The thing is, they are trans. You can’t even see them, so how can you accept them? You think they’re a different person, so how can you love them?

Being seen is step one, and being accepted is step two. You have to see someone first before you can accept them. Personally, I’d rather be outright rejected for being trans than to have a loved one disbelieve me. Because then, at least, I’d be seen.

You’re hinting that your love is conditional

Entertain the idea that they’re telling the truth. Picture that person as the gender they say they are. Do you still love that person? 

If you don’t even put yourself through this process, you don’t even know the answer to this question. And your trans friend/family member knows you don’t know the answer.

You’re painting a picture that the only version of them that you can be OK with loving is a version of them that isn’t trans.

That’s not really them. 

Do the hard work of actually processing through the truth they’re telling you. If you don’t, then the trans person who comes out to you will be stuck not knowing how conditional your love is (or isn’t).

You’re refusing to treat that person as sane

You can’t both question someone’s sanity and believe their thoughts matter. Those things are mutually exclusive. In fact, questioning someone’s sanity is one of the most toxic things a person can do to another human being. Especially when you push this questioning hard enough that you get them to wrongly question their own sanity. That’s called gaslighting. And unfortunately, a lot of people do this to trans folks, all the while maintaining the belief that they’re being loving. (Also unfortunately, I know this first hand.)

When someone comes out to you as trans and you disbelieve them, you’re questioning their sanity.

You can see why that’s not cool, and isn’t conducive to being a positive influence on someone’s life.
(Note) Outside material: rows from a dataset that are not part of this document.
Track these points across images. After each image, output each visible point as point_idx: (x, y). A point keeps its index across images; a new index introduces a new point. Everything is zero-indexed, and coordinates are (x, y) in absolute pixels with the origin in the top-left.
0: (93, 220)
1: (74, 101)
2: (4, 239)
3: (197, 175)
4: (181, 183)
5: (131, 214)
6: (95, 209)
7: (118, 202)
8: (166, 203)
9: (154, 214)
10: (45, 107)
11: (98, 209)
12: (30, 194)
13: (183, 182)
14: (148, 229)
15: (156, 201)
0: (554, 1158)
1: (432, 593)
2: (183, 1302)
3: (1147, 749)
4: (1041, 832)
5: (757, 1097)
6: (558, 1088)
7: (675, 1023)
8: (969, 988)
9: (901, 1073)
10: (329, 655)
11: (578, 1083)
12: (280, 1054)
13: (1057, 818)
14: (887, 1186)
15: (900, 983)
Believe us, because we’re not lying.

If you don’t want to harm or lose touch with a person who comes out to you as trans, listen to them and believe them.

Gender is not as black and white as most people think. Listen to stories that are different from what you’ve been told. Just because you don’t relate to it doesn’t mean it’s crazy. It means you don’t know everything already. It means there are experiences you haven’t had. It means the world is more beautiful and mysterious than you realized.

And that’s a good thing.

Struggling to believe a trans person in your life? Here are a few things you can do:

  • Be a good listener, and take the time you need to seriously process what they tell you.
  • Do some reading from the perspective of other trans people. Expand your vocabulary around gender.
  • Be humble—don’t treat yourself as an expert on the subject of gender, let alone someone else’s gender. You are not. If you’re cisgender, it’s almost guaranteed you’ve thought less about gender than the trans person coming out to you has (even if they’re young).
  • Don’t make what they’re saying about you and what you want for them. This is about who they really are, so what you want that to be doesn’t matter.
  • Accept that really seeing someone isn’t always a surface level thing, and commit to working past your surface-level false perceptions to what’s really there.
  • If you’re struggling to understand, ask questions. But be gentle and patient, because the person who’s come out to you is probably exhausted. They’ve had a wrong identity imposed on them their entire life, and they’re probably working really hard to get that thing off so they can finally just live.